Ponte Caldelas quiere resolver "con responsabilidad y sentido común" el enfrentamiento con Pontevedra por el agua. "No lo provocamos nosotros pero sí lo queremos solucionar", afirma el alcalde, Andrés Díaz. Y para eso ha presentado una propuesta formal para firmar un nuevo convenio.
Así, Díaz ofrece firmar de manera "inmediata" un acuerdo que fije las condiciones del suministro de agua a Ponte Caldelas por parte de Pontevedra.

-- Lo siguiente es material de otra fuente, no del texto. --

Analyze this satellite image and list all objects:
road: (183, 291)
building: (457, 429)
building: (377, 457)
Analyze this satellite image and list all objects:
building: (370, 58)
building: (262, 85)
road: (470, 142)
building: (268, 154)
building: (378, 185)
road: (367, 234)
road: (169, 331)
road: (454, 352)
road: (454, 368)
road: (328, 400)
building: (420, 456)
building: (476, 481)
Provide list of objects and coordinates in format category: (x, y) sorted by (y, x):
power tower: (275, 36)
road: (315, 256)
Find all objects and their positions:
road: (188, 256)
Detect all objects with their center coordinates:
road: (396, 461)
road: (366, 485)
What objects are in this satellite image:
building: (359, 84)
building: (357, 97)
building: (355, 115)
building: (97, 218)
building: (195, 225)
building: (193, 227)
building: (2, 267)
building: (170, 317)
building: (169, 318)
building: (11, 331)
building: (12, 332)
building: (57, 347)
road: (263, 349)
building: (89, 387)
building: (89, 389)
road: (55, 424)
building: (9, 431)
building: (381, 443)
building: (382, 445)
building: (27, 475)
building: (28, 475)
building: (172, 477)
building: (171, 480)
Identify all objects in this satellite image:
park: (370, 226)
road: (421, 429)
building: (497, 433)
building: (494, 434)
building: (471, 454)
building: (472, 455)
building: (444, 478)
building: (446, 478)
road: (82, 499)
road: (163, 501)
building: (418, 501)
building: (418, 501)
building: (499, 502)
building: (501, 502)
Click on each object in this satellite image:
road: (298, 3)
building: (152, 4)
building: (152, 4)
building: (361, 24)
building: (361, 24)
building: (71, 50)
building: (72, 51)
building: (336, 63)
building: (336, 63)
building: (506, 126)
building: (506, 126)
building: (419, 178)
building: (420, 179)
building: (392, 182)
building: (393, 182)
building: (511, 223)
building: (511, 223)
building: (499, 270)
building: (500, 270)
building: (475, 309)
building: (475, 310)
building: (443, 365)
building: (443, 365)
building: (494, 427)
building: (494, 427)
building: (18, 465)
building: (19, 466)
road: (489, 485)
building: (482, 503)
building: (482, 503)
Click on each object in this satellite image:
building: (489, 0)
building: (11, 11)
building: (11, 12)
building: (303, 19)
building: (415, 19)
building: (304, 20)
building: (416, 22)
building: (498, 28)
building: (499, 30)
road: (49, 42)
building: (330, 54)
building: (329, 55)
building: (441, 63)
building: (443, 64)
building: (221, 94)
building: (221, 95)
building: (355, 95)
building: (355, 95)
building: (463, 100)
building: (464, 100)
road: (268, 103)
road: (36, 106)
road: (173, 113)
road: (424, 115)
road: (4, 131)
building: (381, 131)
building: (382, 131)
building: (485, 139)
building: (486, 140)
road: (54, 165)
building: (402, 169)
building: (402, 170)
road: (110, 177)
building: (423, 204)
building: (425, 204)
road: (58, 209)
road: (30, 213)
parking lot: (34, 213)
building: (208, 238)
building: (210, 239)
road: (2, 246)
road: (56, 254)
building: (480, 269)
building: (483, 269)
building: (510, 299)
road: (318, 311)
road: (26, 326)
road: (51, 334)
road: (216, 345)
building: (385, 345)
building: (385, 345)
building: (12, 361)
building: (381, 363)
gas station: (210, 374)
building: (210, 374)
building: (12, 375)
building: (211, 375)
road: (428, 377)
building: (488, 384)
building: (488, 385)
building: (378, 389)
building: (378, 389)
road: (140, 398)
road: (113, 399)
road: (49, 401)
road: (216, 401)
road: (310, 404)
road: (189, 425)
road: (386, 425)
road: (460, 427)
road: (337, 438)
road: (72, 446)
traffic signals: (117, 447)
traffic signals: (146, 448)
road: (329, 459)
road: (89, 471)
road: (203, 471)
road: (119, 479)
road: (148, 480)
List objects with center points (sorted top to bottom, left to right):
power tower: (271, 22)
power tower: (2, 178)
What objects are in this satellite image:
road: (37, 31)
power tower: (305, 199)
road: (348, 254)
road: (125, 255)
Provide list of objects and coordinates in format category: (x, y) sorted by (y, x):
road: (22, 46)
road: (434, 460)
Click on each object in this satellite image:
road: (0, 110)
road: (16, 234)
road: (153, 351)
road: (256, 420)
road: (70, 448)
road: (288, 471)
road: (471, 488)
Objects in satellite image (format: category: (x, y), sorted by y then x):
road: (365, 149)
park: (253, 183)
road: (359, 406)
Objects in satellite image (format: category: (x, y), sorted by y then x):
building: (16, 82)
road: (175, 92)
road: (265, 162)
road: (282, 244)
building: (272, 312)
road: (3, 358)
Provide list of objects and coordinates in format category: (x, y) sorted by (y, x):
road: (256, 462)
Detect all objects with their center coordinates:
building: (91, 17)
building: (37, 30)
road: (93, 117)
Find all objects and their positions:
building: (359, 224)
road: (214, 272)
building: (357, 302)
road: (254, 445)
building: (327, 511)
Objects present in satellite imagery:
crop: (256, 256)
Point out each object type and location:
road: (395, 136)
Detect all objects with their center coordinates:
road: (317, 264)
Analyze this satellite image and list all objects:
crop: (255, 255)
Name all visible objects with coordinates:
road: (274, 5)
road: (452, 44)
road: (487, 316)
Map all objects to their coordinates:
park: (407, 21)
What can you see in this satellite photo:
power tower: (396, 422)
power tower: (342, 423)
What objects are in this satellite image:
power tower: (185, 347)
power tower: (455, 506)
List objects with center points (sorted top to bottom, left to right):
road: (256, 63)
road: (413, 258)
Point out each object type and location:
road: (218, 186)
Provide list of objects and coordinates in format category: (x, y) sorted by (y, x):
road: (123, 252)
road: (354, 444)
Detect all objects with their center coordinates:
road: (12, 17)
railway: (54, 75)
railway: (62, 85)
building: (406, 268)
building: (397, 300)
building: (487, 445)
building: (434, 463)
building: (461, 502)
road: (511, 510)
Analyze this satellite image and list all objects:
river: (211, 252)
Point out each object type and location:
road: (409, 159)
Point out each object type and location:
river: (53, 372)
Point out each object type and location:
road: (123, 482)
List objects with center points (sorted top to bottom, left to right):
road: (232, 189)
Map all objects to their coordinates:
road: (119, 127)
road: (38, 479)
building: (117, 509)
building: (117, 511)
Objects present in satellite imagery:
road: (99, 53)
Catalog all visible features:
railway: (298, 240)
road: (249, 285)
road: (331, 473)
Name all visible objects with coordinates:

Eso sí, con ciertas condiciones.
El pacto que propone fijaría el precio del metro cúbico de agua en 0,22 euros, la cantidad que establece el estudio de Augas de Galicia para la futura mancomunidad de agua del Lérez y que, según el alcalde, "es superior a lo que pagan actualmente ayuntamientos como Poio o Sanxenxo".
Esto, sostiene Andrés Díaz, "evidencia la buena fe y la voluntad de diálogo" del gobierno municipal de Ponte Caldelas para alcanzar un acuerdo "justo" para ambas partes.
Además, Ponte Caldelas reclama la eliminación de la tasa de saneamiento, ya que asumen íntegramente ese servicio con el coste del bombeo, energía y mantenimiento que remata en la EDAR de Praceres y sobre el que ya recibe liquidaciones por parte de Augas de Galicia.
Si Pontevedra acepta esta propuesta, Díaz se compromete a pagar "mañana mismo" la deuda acumulada en los cuatro años sin convenio que regule el suministro de agua y que, calculada a esos 0,22 euros por metro cúbico, sería unos 137.000 euros.
"Queremos un convenio justo, como el que tienen otros ayuntamientos. Queremos pagar lo que es justo, ni un euro más. Y queremos garantizar el agua para nuestro vecindario, sin depender del capricho político de nadie", declaró el alcalde.
El regidor caldelano recuerda que Pontevedra tiene caducada su concesión para captar agua del río Lérez y que extrae puntualmente agua del embalse del Pontillón del Castro sin tener una concesión autorizada, por lo que "carece de legitimidad para exigir condiciones abusivas".
Sostiene que el abastecimiento de agua "no puede ser interrumpido de forma unilateral, ni siquiera por impago y mucho menos por un conflicto entre administraciones públicas"
Durante los cinco años de vigencia del anterior convenio, Ponte Caldelas pagó "religiosamente" cada factura, recordó Andrés Díaz, a pesar de que se les tratara "como una empresa más del polígono de O Campiño", lo que supuso un sobrecoste de unos 600.000 euros.
A pesar de eso, añade Díaz, Ponte Caldelas defiende una solución "dialogada, técnica, legal y justa", pero advierte que no aceptará "chantajes ni imposiciones".
A este respecto, el alcalde avanzó que ha solicitado formalmente la mediación de Augas de Galicia y de la Xunta de Galicia para que actúen como garantes de este servicio público esencial.